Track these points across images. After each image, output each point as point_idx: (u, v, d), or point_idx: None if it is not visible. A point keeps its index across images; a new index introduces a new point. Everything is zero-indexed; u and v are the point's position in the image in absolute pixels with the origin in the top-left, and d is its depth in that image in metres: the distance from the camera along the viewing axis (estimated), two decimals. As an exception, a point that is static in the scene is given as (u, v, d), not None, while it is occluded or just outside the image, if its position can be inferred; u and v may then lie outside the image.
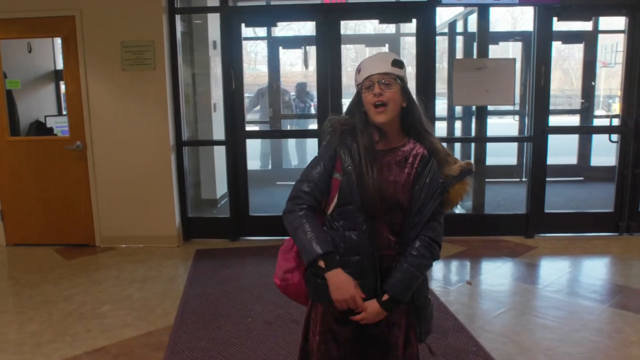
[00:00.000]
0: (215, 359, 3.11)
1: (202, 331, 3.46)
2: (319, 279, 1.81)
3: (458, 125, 7.26)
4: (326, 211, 1.89)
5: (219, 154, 6.57)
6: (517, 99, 7.44)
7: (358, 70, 1.85)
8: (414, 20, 5.04)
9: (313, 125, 8.10)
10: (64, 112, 6.00)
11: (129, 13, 4.95)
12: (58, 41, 6.15)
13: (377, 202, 1.77)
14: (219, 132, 6.48)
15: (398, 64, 1.81)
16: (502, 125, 8.56)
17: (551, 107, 5.30)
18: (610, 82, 17.15)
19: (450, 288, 4.16)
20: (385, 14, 5.16)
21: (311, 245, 1.77)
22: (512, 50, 10.37)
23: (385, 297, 1.81)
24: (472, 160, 5.60)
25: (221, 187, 6.79)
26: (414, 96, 1.88)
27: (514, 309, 3.76)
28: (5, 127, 5.23)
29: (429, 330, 2.01)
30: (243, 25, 5.22)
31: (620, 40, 10.54)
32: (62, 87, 6.25)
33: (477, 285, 4.22)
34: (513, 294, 4.10)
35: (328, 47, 5.10)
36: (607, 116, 12.51)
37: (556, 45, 5.09)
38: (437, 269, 4.60)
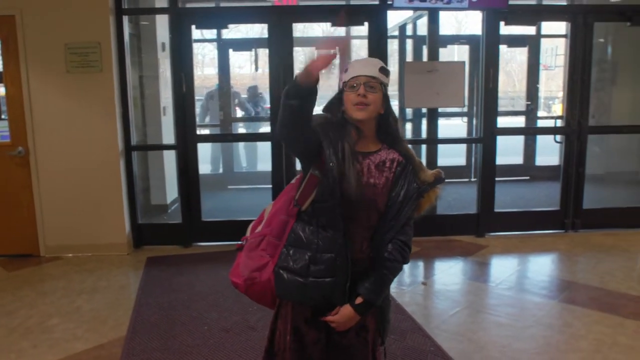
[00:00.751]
0: (172, 369, 3.03)
1: (156, 341, 3.36)
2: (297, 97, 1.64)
3: (408, 127, 7.38)
4: (300, 206, 1.85)
5: (169, 158, 6.43)
6: (466, 101, 7.62)
7: (345, 70, 1.83)
8: (366, 23, 5.08)
9: (266, 129, 8.06)
10: (3, 117, 5.72)
11: (73, 13, 4.77)
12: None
13: (356, 200, 1.77)
14: (168, 136, 6.35)
15: (385, 71, 1.84)
16: (450, 126, 8.73)
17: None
18: (550, 84, 17.85)
19: (405, 289, 4.20)
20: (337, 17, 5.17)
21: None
22: (458, 54, 10.60)
23: (359, 300, 1.81)
24: (424, 162, 5.68)
25: (171, 192, 6.64)
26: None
27: (468, 308, 3.83)
28: (-60, 132, 4.95)
29: (388, 332, 2.02)
30: (193, 27, 5.11)
31: (560, 44, 11.00)
32: (1, 90, 5.97)
33: (431, 286, 4.29)
34: (467, 292, 4.18)
35: (280, 49, 5.07)
36: (550, 117, 13.01)
37: (501, 48, 5.24)
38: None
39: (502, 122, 5.71)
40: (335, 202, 1.76)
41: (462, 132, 8.08)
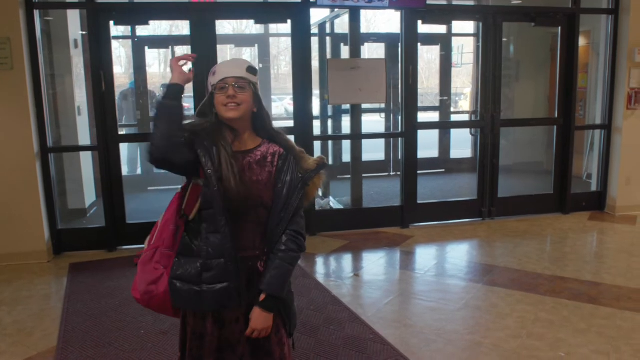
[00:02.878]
0: (112, 377, 2.93)
1: (91, 349, 3.23)
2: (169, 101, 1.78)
3: (329, 123, 7.51)
4: (187, 216, 1.88)
5: (86, 160, 6.16)
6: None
7: (213, 73, 1.87)
8: (289, 21, 5.12)
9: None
10: None
11: (-23, 7, 4.46)
12: None
13: (241, 201, 1.80)
14: (84, 136, 6.08)
15: (252, 70, 1.87)
16: (370, 122, 8.97)
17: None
18: (456, 80, 18.76)
19: (339, 282, 4.29)
20: (261, 14, 5.20)
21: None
22: (373, 52, 10.90)
23: (263, 296, 1.83)
24: (350, 157, 5.83)
25: (90, 195, 6.37)
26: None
27: (400, 296, 3.99)
28: None
29: (295, 324, 2.05)
30: (112, 23, 4.92)
31: (466, 43, 11.61)
32: None
33: (363, 277, 4.41)
34: (397, 281, 4.34)
35: (203, 47, 4.99)
36: (460, 112, 13.67)
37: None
38: (324, 264, 4.74)
39: (419, 117, 5.93)
40: (219, 208, 1.77)
41: (380, 128, 8.33)
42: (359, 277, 4.40)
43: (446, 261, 4.75)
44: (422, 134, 5.67)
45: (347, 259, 4.89)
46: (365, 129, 5.81)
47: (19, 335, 3.47)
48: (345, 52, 7.02)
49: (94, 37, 4.82)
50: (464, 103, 17.08)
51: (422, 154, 5.74)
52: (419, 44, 5.65)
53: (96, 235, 5.15)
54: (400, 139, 5.71)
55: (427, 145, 8.72)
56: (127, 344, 3.30)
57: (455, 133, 8.79)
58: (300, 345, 3.20)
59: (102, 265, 4.75)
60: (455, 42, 12.53)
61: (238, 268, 1.81)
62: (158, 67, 16.58)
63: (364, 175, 6.02)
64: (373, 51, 10.10)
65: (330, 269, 4.69)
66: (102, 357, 3.14)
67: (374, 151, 8.36)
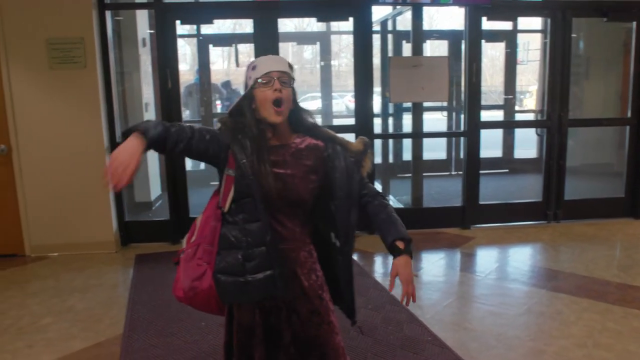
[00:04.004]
0: (174, 366, 3.02)
1: (155, 338, 3.34)
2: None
3: (390, 121, 7.44)
4: (222, 208, 1.87)
5: (152, 155, 6.37)
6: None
7: (252, 67, 1.85)
8: (351, 19, 5.11)
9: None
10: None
11: (54, 8, 4.68)
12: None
13: (273, 193, 1.80)
14: (152, 132, 6.28)
15: (291, 67, 1.89)
16: (430, 121, 8.84)
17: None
18: (521, 78, 18.20)
19: (397, 281, 4.24)
20: (322, 12, 5.20)
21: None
22: (436, 49, 10.72)
23: (401, 243, 1.86)
24: (406, 156, 5.78)
25: (155, 189, 6.59)
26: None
27: (461, 298, 3.91)
28: None
29: (355, 309, 2.06)
30: (178, 22, 5.06)
31: (532, 39, 11.23)
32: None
33: (422, 277, 4.35)
34: (458, 283, 4.26)
35: (266, 44, 5.06)
36: (527, 111, 13.25)
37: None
38: (383, 263, 4.71)
39: (482, 116, 5.79)
40: (256, 195, 1.78)
41: (442, 126, 8.19)
42: (418, 277, 4.35)
43: (508, 264, 4.62)
44: (485, 133, 5.54)
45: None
46: (427, 127, 5.73)
47: (89, 321, 3.64)
48: (407, 49, 6.94)
49: (161, 36, 4.98)
50: (529, 101, 16.55)
51: (485, 153, 5.61)
52: (483, 41, 5.51)
53: (160, 227, 5.32)
54: (462, 138, 5.58)
55: (491, 144, 8.51)
56: (188, 335, 3.39)
57: (519, 132, 8.52)
58: (357, 344, 3.20)
59: (165, 257, 4.90)
60: (522, 38, 12.18)
61: (279, 255, 1.83)
62: (222, 64, 16.99)
63: (425, 174, 5.95)
64: (435, 48, 9.93)
65: (388, 268, 4.65)
66: (165, 346, 3.24)
67: (435, 150, 8.24)
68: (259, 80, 1.80)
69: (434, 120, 8.74)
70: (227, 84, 8.76)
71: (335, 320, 1.97)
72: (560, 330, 3.35)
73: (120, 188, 1.65)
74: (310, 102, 11.68)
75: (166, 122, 1.79)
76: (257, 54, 5.13)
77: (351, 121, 5.39)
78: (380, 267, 4.64)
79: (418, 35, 5.40)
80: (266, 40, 5.06)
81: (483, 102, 5.51)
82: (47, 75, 4.75)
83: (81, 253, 5.00)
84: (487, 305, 3.74)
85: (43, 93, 4.78)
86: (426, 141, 5.84)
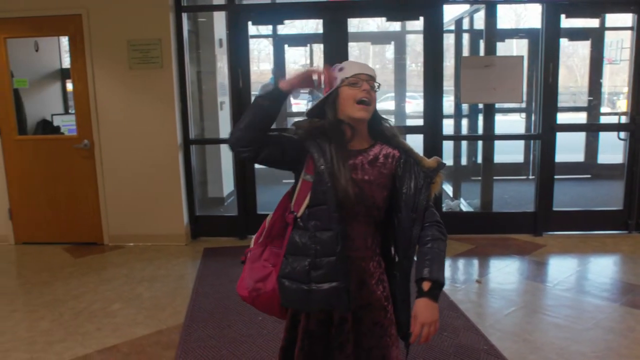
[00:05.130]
0: (227, 357, 3.11)
1: (212, 329, 3.46)
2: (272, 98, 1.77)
3: (464, 122, 7.25)
4: (295, 213, 1.86)
5: (226, 152, 6.58)
6: (524, 97, 7.44)
7: (340, 68, 1.85)
8: (421, 18, 5.02)
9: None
10: (71, 111, 6.00)
11: (135, 11, 4.94)
12: (64, 40, 6.14)
13: (350, 199, 1.77)
14: (225, 130, 6.49)
15: (375, 74, 1.89)
16: (508, 122, 8.53)
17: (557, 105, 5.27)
18: (614, 79, 17.12)
19: (459, 286, 4.15)
20: (393, 12, 5.15)
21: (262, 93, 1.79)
22: (517, 48, 10.31)
23: (427, 284, 1.75)
24: (480, 158, 5.60)
25: (228, 185, 6.80)
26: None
27: (524, 308, 3.75)
28: (14, 126, 5.24)
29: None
30: (250, 23, 5.20)
31: (625, 37, 10.52)
32: (69, 85, 6.25)
33: (486, 284, 4.21)
34: (523, 292, 4.08)
35: (335, 44, 5.09)
36: (614, 113, 12.44)
37: (561, 42, 5.07)
38: (446, 267, 4.60)
39: (564, 118, 5.54)
40: (332, 204, 1.76)
41: (520, 129, 7.87)
42: (481, 283, 4.22)
43: (580, 275, 4.37)
44: (566, 136, 5.26)
45: (471, 264, 4.71)
46: (503, 129, 5.53)
47: (154, 310, 3.82)
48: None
49: (233, 37, 5.13)
50: (622, 103, 15.55)
51: (565, 157, 5.34)
52: (567, 39, 5.23)
53: (229, 223, 5.49)
54: (536, 141, 5.33)
55: (572, 148, 8.09)
56: (245, 328, 3.47)
57: (607, 136, 8.02)
58: (411, 348, 3.14)
59: (232, 251, 5.05)
60: (614, 36, 11.45)
61: (348, 267, 1.79)
62: (298, 64, 17.26)
63: (499, 177, 5.75)
64: (513, 47, 9.54)
65: (451, 273, 4.53)
66: (221, 337, 3.34)
67: (512, 152, 7.94)
68: (347, 80, 1.81)
69: (512, 122, 8.43)
70: None
71: (395, 333, 1.94)
72: (630, 348, 3.13)
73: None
74: (386, 103, 11.60)
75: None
76: (326, 54, 5.16)
77: (420, 122, 5.29)
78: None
79: (491, 34, 5.22)
80: (336, 41, 5.08)
81: (572, 104, 5.24)
82: (126, 75, 5.03)
83: (154, 244, 5.25)
84: (552, 317, 3.56)
85: (123, 92, 5.06)
86: (503, 144, 5.66)
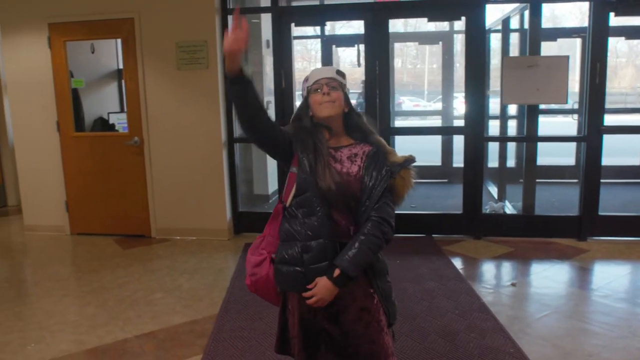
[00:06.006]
0: (254, 348, 3.23)
1: (245, 321, 3.58)
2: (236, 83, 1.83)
3: (512, 124, 7.10)
4: (284, 203, 2.01)
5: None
6: (576, 97, 7.21)
7: (305, 79, 2.05)
8: (463, 18, 4.99)
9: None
10: (126, 109, 6.31)
11: (183, 14, 5.16)
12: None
13: (332, 187, 1.91)
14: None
15: (341, 74, 2.05)
16: (560, 124, 8.29)
17: (621, 106, 5.11)
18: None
19: (493, 289, 4.11)
20: (434, 12, 5.14)
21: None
22: (571, 47, 9.99)
23: (337, 272, 1.89)
24: (523, 160, 5.50)
25: (273, 183, 6.95)
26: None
27: (558, 313, 3.68)
28: (71, 123, 5.56)
29: (396, 314, 2.10)
30: (293, 24, 5.31)
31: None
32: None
33: (522, 287, 4.15)
34: (559, 297, 4.00)
35: (376, 45, 5.13)
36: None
37: (628, 42, 4.92)
38: (482, 269, 4.56)
39: (623, 120, 5.32)
40: (313, 191, 1.91)
41: (572, 130, 7.63)
42: (516, 287, 4.16)
43: (621, 282, 4.23)
44: (622, 139, 5.07)
45: (507, 267, 4.64)
46: (553, 131, 5.40)
47: (191, 300, 4.00)
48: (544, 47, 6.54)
49: (277, 38, 5.26)
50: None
51: (619, 160, 5.15)
52: (622, 38, 5.07)
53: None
54: (582, 143, 5.18)
55: (630, 151, 7.78)
56: (275, 321, 3.54)
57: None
58: (435, 348, 3.17)
59: (270, 247, 5.17)
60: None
61: (337, 247, 1.92)
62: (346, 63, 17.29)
63: (549, 180, 5.61)
64: (559, 47, 9.22)
65: (487, 275, 4.51)
66: (252, 329, 3.47)
67: (562, 155, 7.73)
68: (311, 89, 2.00)
69: (565, 124, 8.19)
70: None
71: (384, 320, 2.03)
72: (665, 358, 3.04)
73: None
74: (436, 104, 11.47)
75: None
76: (368, 55, 5.21)
77: (461, 123, 5.26)
78: (479, 273, 4.50)
79: (535, 34, 5.12)
80: (377, 41, 5.13)
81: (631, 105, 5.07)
82: (174, 75, 5.25)
83: (198, 238, 5.46)
84: (585, 323, 3.49)
85: (171, 91, 5.29)
86: (554, 146, 5.52)
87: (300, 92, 2.11)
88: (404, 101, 20.51)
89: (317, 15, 5.44)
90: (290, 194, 1.98)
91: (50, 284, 4.38)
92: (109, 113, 6.42)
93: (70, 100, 5.56)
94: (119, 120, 6.21)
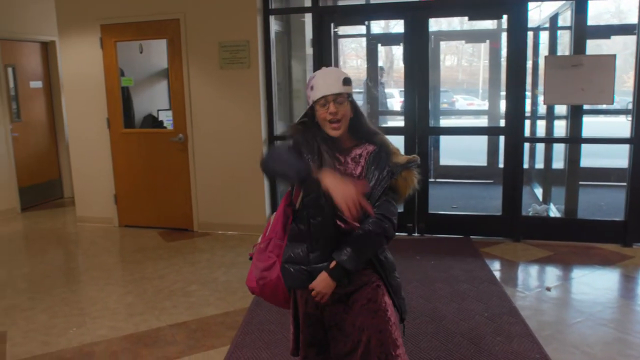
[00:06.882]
0: (280, 341, 3.31)
1: (274, 315, 3.67)
2: (313, 190, 1.91)
3: (562, 124, 6.89)
4: (294, 205, 2.07)
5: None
6: (630, 98, 6.92)
7: (311, 87, 2.02)
8: (505, 16, 4.90)
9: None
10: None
11: (226, 15, 5.30)
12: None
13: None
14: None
15: (347, 82, 2.01)
16: (613, 125, 7.98)
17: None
18: None
19: (526, 292, 4.04)
20: (474, 11, 5.07)
21: (299, 162, 1.93)
22: (628, 45, 9.55)
23: (333, 264, 1.94)
24: (564, 161, 5.35)
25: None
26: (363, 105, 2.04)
27: (592, 320, 3.58)
28: (120, 120, 5.82)
29: (406, 310, 2.15)
30: (332, 24, 5.36)
31: None
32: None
33: (558, 292, 4.06)
34: (596, 304, 3.88)
35: (416, 44, 5.11)
36: None
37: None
38: (518, 272, 4.49)
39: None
40: (319, 192, 1.90)
41: (625, 132, 7.34)
42: (551, 291, 4.07)
43: (664, 291, 4.09)
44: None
45: (545, 271, 4.55)
46: (605, 132, 5.22)
47: (225, 292, 4.13)
48: (591, 45, 6.33)
49: (317, 37, 5.33)
50: None
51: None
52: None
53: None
54: (629, 145, 4.98)
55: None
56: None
57: None
58: (458, 350, 3.17)
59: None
60: None
61: (335, 228, 1.97)
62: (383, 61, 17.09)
63: (595, 183, 5.43)
64: (623, 43, 8.85)
65: (522, 279, 4.43)
66: (280, 322, 3.55)
67: (615, 157, 7.44)
68: (317, 102, 1.99)
69: (619, 124, 7.88)
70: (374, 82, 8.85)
71: (392, 311, 2.03)
72: (700, 371, 2.92)
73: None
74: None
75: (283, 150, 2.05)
76: (406, 54, 5.20)
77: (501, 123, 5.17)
78: (513, 276, 4.43)
79: (580, 32, 4.96)
80: (417, 40, 5.11)
81: None
82: (217, 74, 5.41)
83: (237, 233, 5.61)
84: (620, 332, 3.38)
85: (213, 90, 5.46)
86: (607, 148, 5.33)
87: (307, 96, 2.08)
88: (457, 100, 20.15)
89: (356, 15, 5.47)
90: (298, 196, 2.05)
91: (96, 273, 4.63)
92: (158, 110, 6.67)
93: (120, 98, 5.82)
94: (168, 118, 6.43)
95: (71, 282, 4.52)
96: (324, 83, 2.00)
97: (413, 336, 3.32)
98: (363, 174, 2.02)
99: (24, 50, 6.93)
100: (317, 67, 5.37)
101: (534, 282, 4.38)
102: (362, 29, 8.25)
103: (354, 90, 2.10)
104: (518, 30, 4.88)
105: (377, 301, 2.00)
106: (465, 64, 29.41)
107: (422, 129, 5.06)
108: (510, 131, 5.03)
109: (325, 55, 5.34)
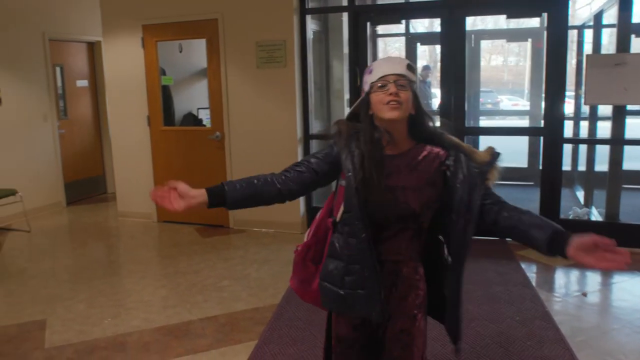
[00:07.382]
0: (307, 338, 3.34)
1: (303, 312, 3.70)
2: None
3: (606, 125, 6.68)
4: (335, 217, 1.87)
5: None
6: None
7: (369, 71, 1.77)
8: (544, 14, 4.79)
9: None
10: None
11: (263, 15, 5.37)
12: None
13: (386, 204, 1.74)
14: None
15: (412, 69, 1.75)
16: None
17: None
18: None
19: (561, 297, 3.95)
20: (513, 8, 4.98)
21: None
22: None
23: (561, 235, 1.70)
24: (607, 164, 5.19)
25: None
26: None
27: (629, 328, 3.47)
28: (160, 118, 5.97)
29: (460, 335, 1.90)
30: (368, 23, 5.36)
31: None
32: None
33: (594, 298, 3.95)
34: (634, 311, 3.76)
35: (452, 43, 5.05)
36: None
37: None
38: (553, 276, 4.39)
39: None
40: (356, 211, 1.72)
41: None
42: (587, 297, 3.96)
43: None
44: None
45: (582, 276, 4.43)
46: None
47: (257, 289, 4.19)
48: (636, 43, 6.12)
49: (353, 37, 5.33)
50: None
51: None
52: None
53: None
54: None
55: None
56: (331, 315, 3.67)
57: None
58: (487, 353, 3.13)
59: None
60: None
61: (378, 276, 1.76)
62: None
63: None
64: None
65: (558, 283, 4.32)
66: (307, 320, 3.58)
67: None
68: (374, 85, 1.72)
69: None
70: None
71: (423, 344, 1.90)
72: None
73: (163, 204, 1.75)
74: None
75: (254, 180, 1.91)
76: (443, 53, 5.15)
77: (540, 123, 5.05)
78: (548, 280, 4.33)
79: (625, 30, 4.80)
80: (454, 39, 5.05)
81: None
82: (254, 73, 5.48)
83: (271, 231, 5.68)
84: (659, 340, 3.27)
85: (250, 89, 5.53)
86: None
87: (362, 85, 1.82)
88: (502, 100, 19.79)
89: (392, 14, 5.44)
90: (340, 209, 1.84)
91: (133, 266, 4.77)
92: (198, 109, 6.81)
93: (160, 97, 5.97)
94: (207, 116, 6.56)
95: (109, 274, 4.66)
96: (384, 64, 1.76)
97: (440, 337, 3.29)
98: (420, 185, 1.76)
99: (71, 50, 7.19)
100: (351, 66, 5.38)
101: (570, 287, 4.27)
102: (401, 28, 8.21)
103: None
104: (558, 28, 4.76)
105: (411, 333, 1.85)
106: (511, 63, 28.83)
107: (458, 129, 5.00)
108: (549, 132, 4.92)
109: (361, 54, 5.34)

----

*EXERCISE DESCRIPTION*.
Of the lines above, quote exactly those from the one with "41: (462, 132, 8.08)" through the one with "67: (374, 151, 8.36)", ends included; pictures stay out.

*SOLUTION TO THE PROBLEM*.
41: (462, 132, 8.08)
[00:02.878]
0: (112, 377, 2.93)
1: (91, 349, 3.23)
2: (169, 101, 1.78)
3: (329, 123, 7.51)
4: (187, 216, 1.88)
5: (86, 160, 6.16)
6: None
7: (213, 73, 1.87)
8: (289, 21, 5.12)
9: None
10: None
11: (-23, 7, 4.46)
12: None
13: (241, 201, 1.80)
14: (84, 136, 6.08)
15: (252, 70, 1.87)
16: (370, 122, 8.97)
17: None
18: (456, 80, 18.76)
19: (339, 282, 4.29)
20: (261, 14, 5.20)
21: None
22: (373, 52, 10.90)
23: (263, 296, 1.83)
24: (350, 157, 5.83)
25: (90, 195, 6.37)
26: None
27: (400, 296, 3.99)
28: None
29: (295, 324, 2.05)
30: (112, 23, 4.92)
31: (466, 43, 11.61)
32: None
33: (363, 277, 4.41)
34: (397, 281, 4.34)
35: (203, 47, 4.99)
36: (460, 112, 13.67)
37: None
38: (324, 264, 4.74)
39: (419, 117, 5.93)
40: (219, 208, 1.77)
41: (380, 128, 8.33)
42: (359, 277, 4.40)
43: (446, 261, 4.75)
44: (422, 134, 5.67)
45: (347, 259, 4.89)
46: (365, 129, 5.81)
47: (19, 335, 3.47)
48: (345, 52, 7.02)
49: (94, 37, 4.82)
50: (464, 103, 17.08)
51: (422, 154, 5.74)
52: (419, 44, 5.65)
53: (96, 235, 5.15)
54: (400, 139, 5.71)
55: (427, 145, 8.72)
56: (127, 344, 3.30)
57: (455, 133, 8.79)
58: (300, 345, 3.20)
59: (102, 265, 4.75)
60: (455, 42, 12.53)
61: (238, 268, 1.81)
62: (158, 67, 16.58)
63: (364, 175, 6.02)
64: (373, 51, 10.10)
65: (330, 269, 4.69)
66: (102, 357, 3.14)
67: (374, 151, 8.36)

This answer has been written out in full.